Integrity’s very definition is to continue in the same character when no one is watching, and because I am no one, no one watched, and whatever it took became whatever I could afford, what she could not afford to lose in face, or what pain I could "afford" to suffer in exchange for money when no one is looking.
That pain is ongoing financial struggle with dangerous consequences: a depleted kitchen, eating once per day, missed payments, lapsed-reestablished-lapsed-reestablished car insurance, disruptive breaks in medication, shame, self-loathing, a foot that still cannot walk, no physical therapy appointments, myofascial doctor or nurse practitioner visits, no neuropsychological doctor, MRI scan to identify my organic brain impairment source, untraced phone calls that lash out at me, clinicians accused of manipulation and usary and fifty pounds of flesh judged as ugly, overweight and poor identity. We will stop exploring the other physical, emotional, mental, spiritual, relational and other -al category consequences.
So, back to the start: what do I do all day? Not a dumb question. Its answer is basic within a complex context.
I put in the work. I might not have a consistent salary, but what I do not reap in money, I gain in wisdom. Oh, I am still applying for jobs, but in the meantime, I work the full-time job of stepping into professional womanhood not only outwardly accomplished but thriving internally.
I am told they know no one else my age with this equal depth of wisdom, rationality, talent and suffering, and I know it to be true. I am not kidding when I say I have a new sense of wellness. I am not kidding because I will never be able to wait on the absence of illness as a measure of healing.
There is no cure for what makes me sick, my sickness is not a mindset, I will experience pain for my entire lifetime, I will never enjoy certain privileges safely and some not even at all. I am frequently asked to disclose specifics when comfortable, so l give you some: Childbirth, coffee, sleep, campfire, grapefruit. I will have my story and my integrity, and everything else is unsure.
I put in the work. I write for Number magazine. Submit literature and visual art for formal publishing. Graduate from an Entrepreneurship Training Program for small business owners this April. Sculpted tape bodies at the Binge Eating Disorder Association Conference in November. Mentor younger adult women. Shadow (maybe ‘gently stalk’) professional artists.
I study CSS coding. Learn to garden. Take Finance classes. Volunteer in my Mental Health community. Design wedding stationery. Sell my graphic web-design services. Earn formal Microsoft Office Word and Excel certification. Read. Listen to “Morning Edition” and “All Things Considered.” Watch the Solar Eclipse, Documentaries and love “Rasheeda Speaking.” Best of all, I clip coupons as Dre and Rainbow navigate keep Jr. from academic expulsion.
The practical plan is to find an affordable housing lease, rebuild savings, reconcile debt, next-steps testing and revisit long-term goals. I’ve found my niche in mental healthcare education work, nonprofit programming, artmaking, marketing and small business development. If it goes well, I’ll begin part-time work next week that compensates well enough for this interim period as those longer-term plans pan out.
I’ve learned not to grow attached to any set of steps but rather just “do the next right thing.” The more I plan, the less productive I become because nothing is certain.

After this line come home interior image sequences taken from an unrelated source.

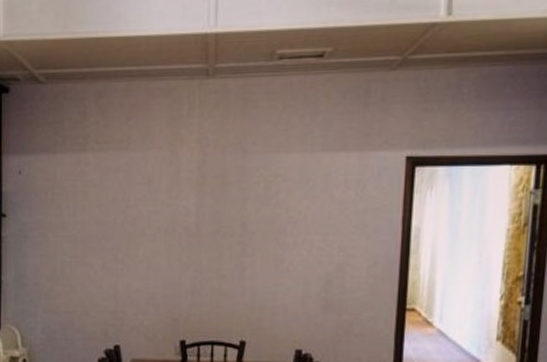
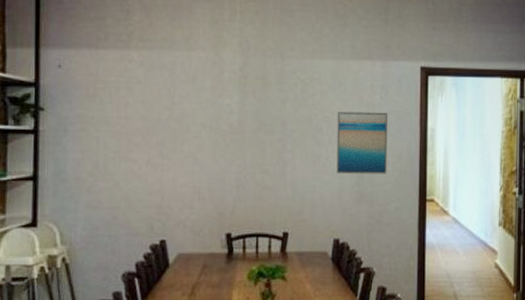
wall art: none [301,210,363,280] -> present [337,112,387,174]

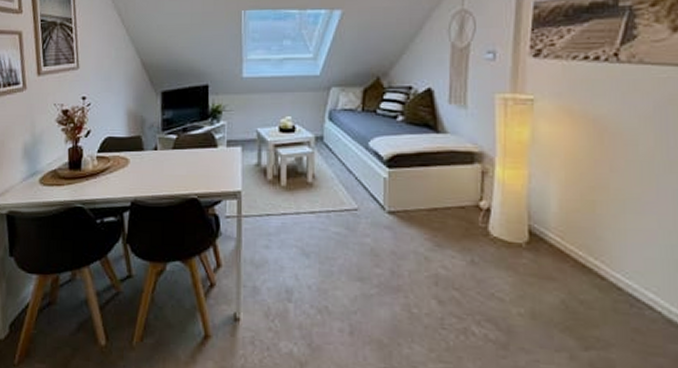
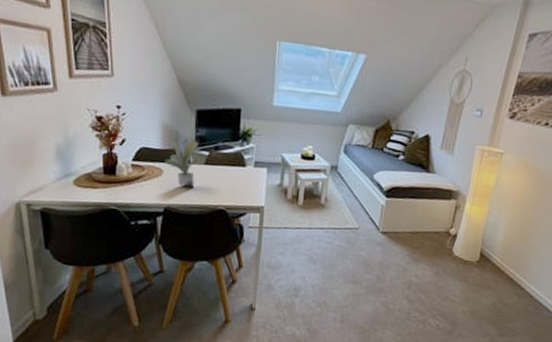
potted plant: none [131,124,165,177] -> present [165,140,198,189]

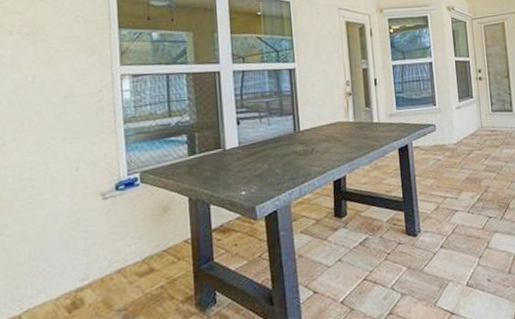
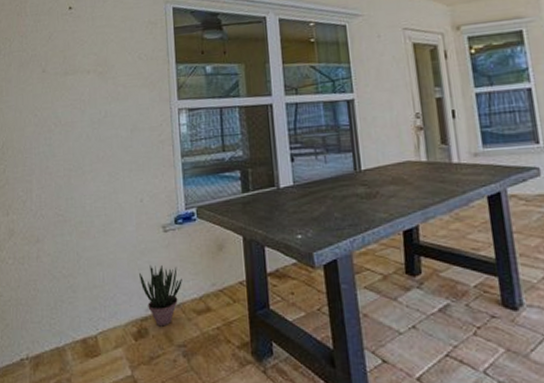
potted plant: none [74,232,124,295] -> present [139,264,182,327]

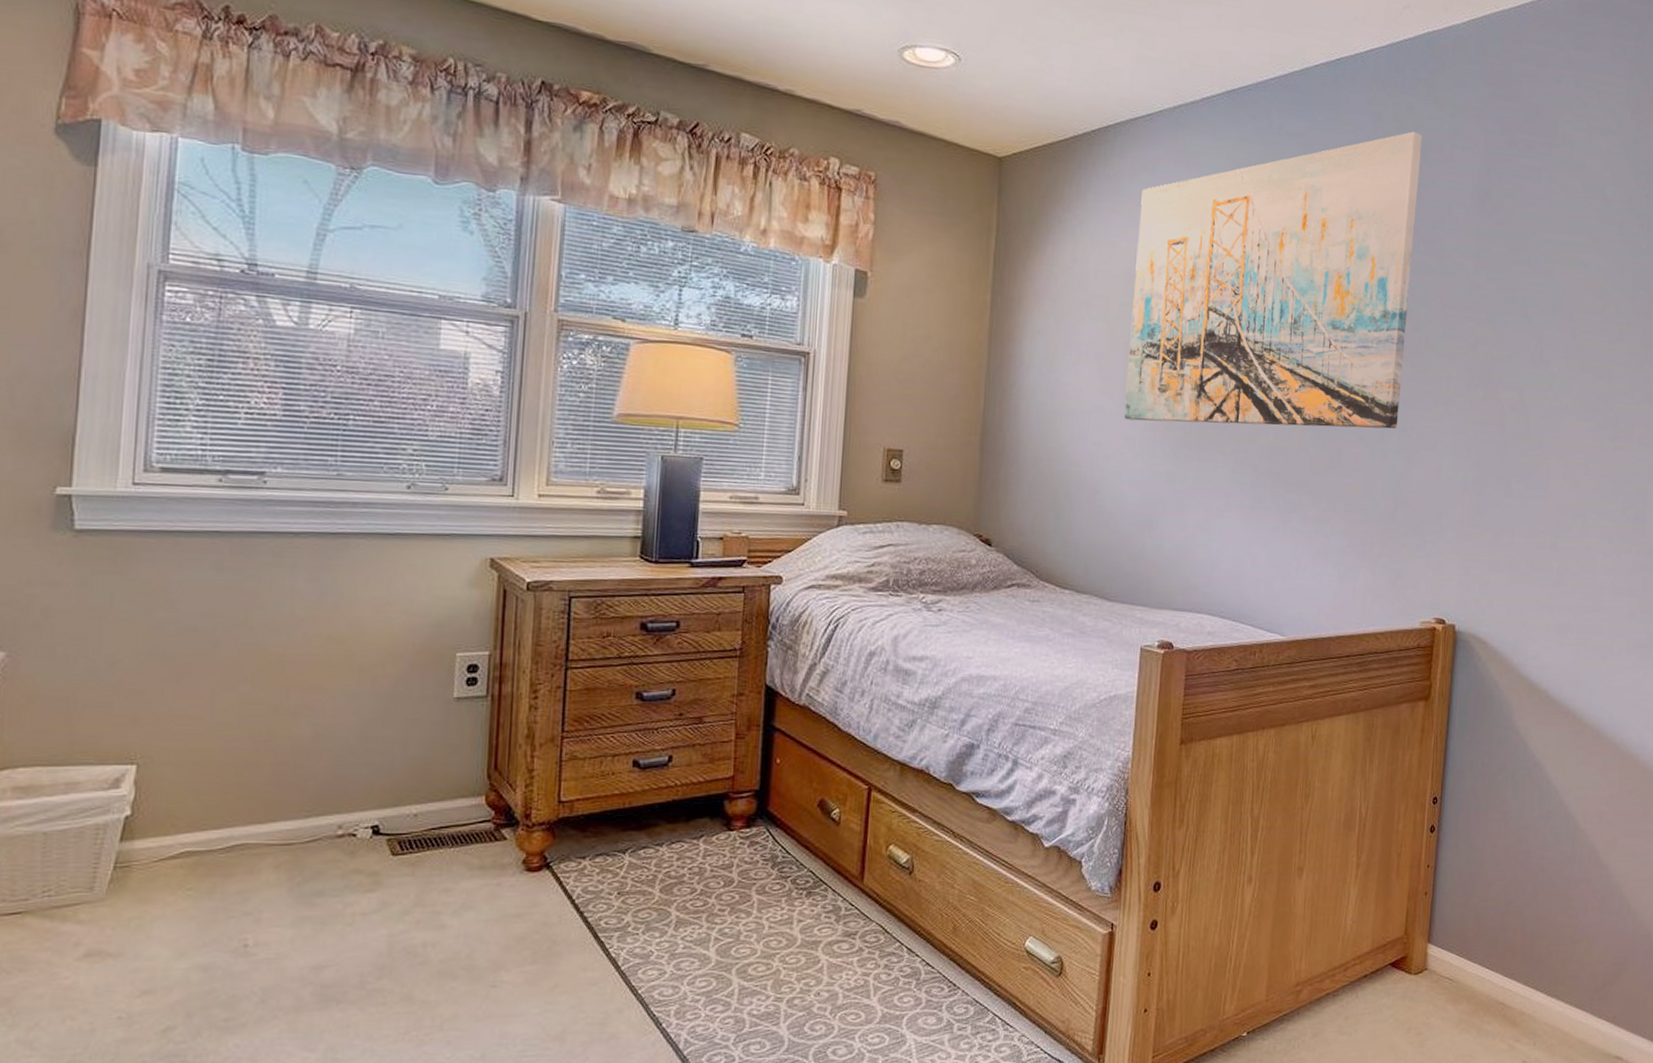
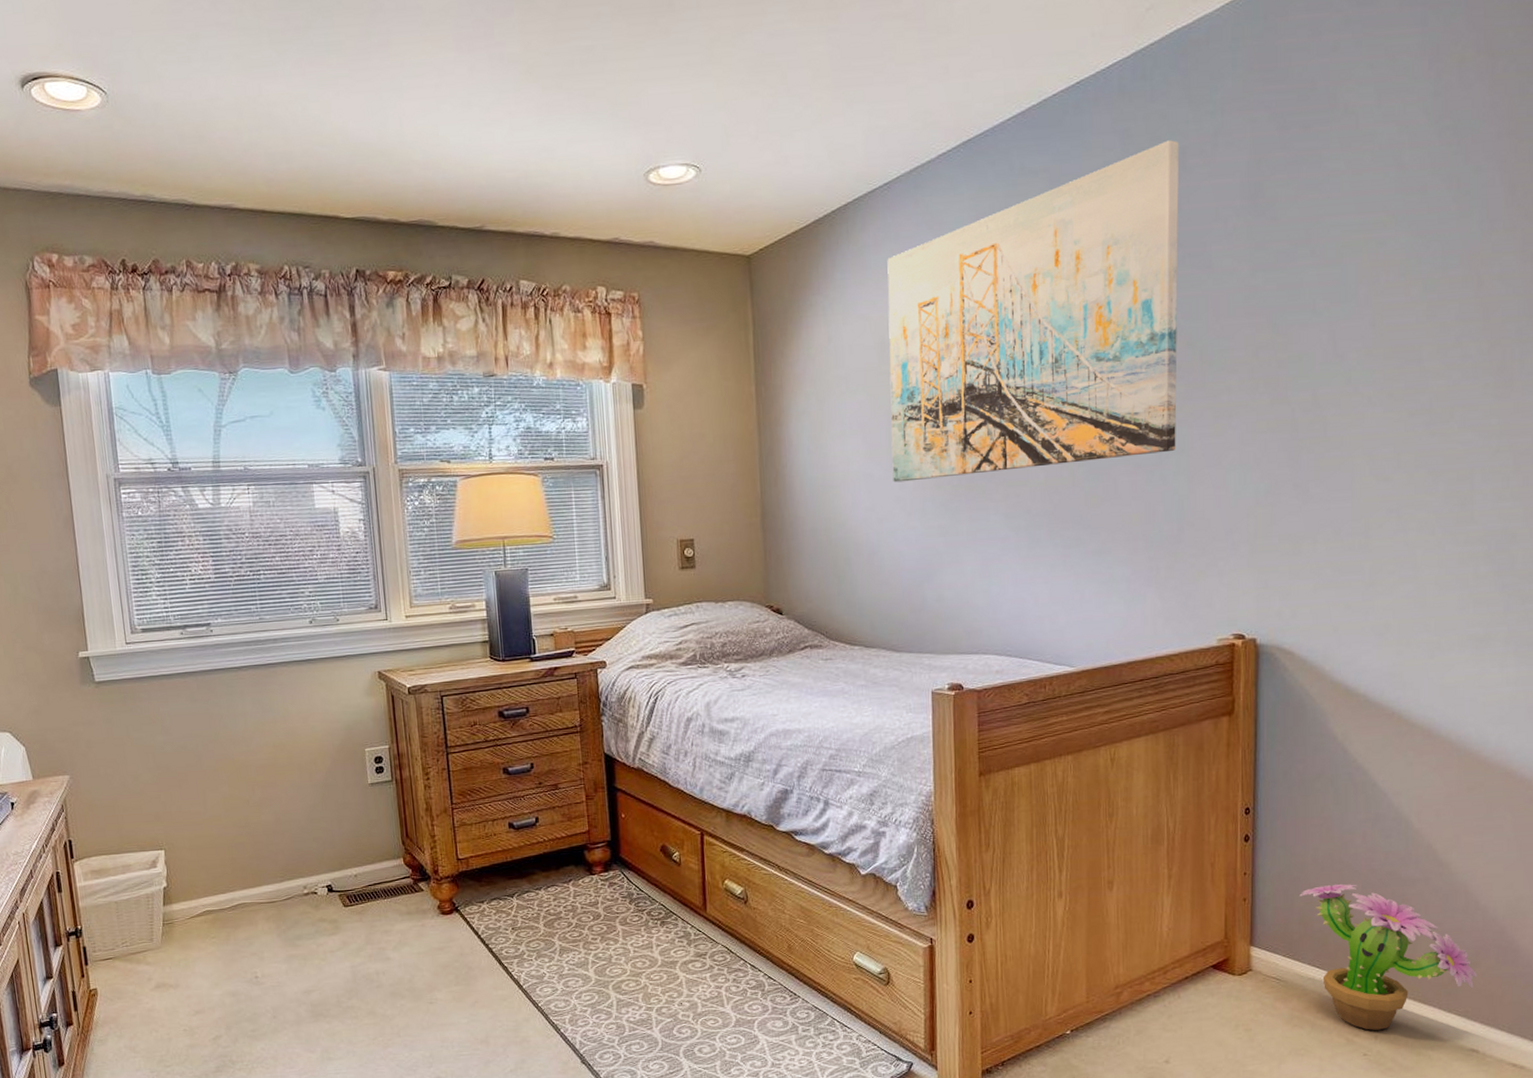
decorative plant: none [1476,881,1626,1036] -> present [1299,883,1478,1031]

In recent artwork*, I’ve illustrated how I experience individual emotions, scenarios and social interactions in my body and mapped out rises and falls over the past year. It’s helped me see the direct impact of separating, or not, from unhealthy connections. I’m again thankful for a webpage’s capacity to enable transparency, build understanding, deepen bonds, connect my personal work to professional endeavors, try and try again, reflect and celebrate. Thank you for seeing it as worthwhile to invest in my process by reading the story.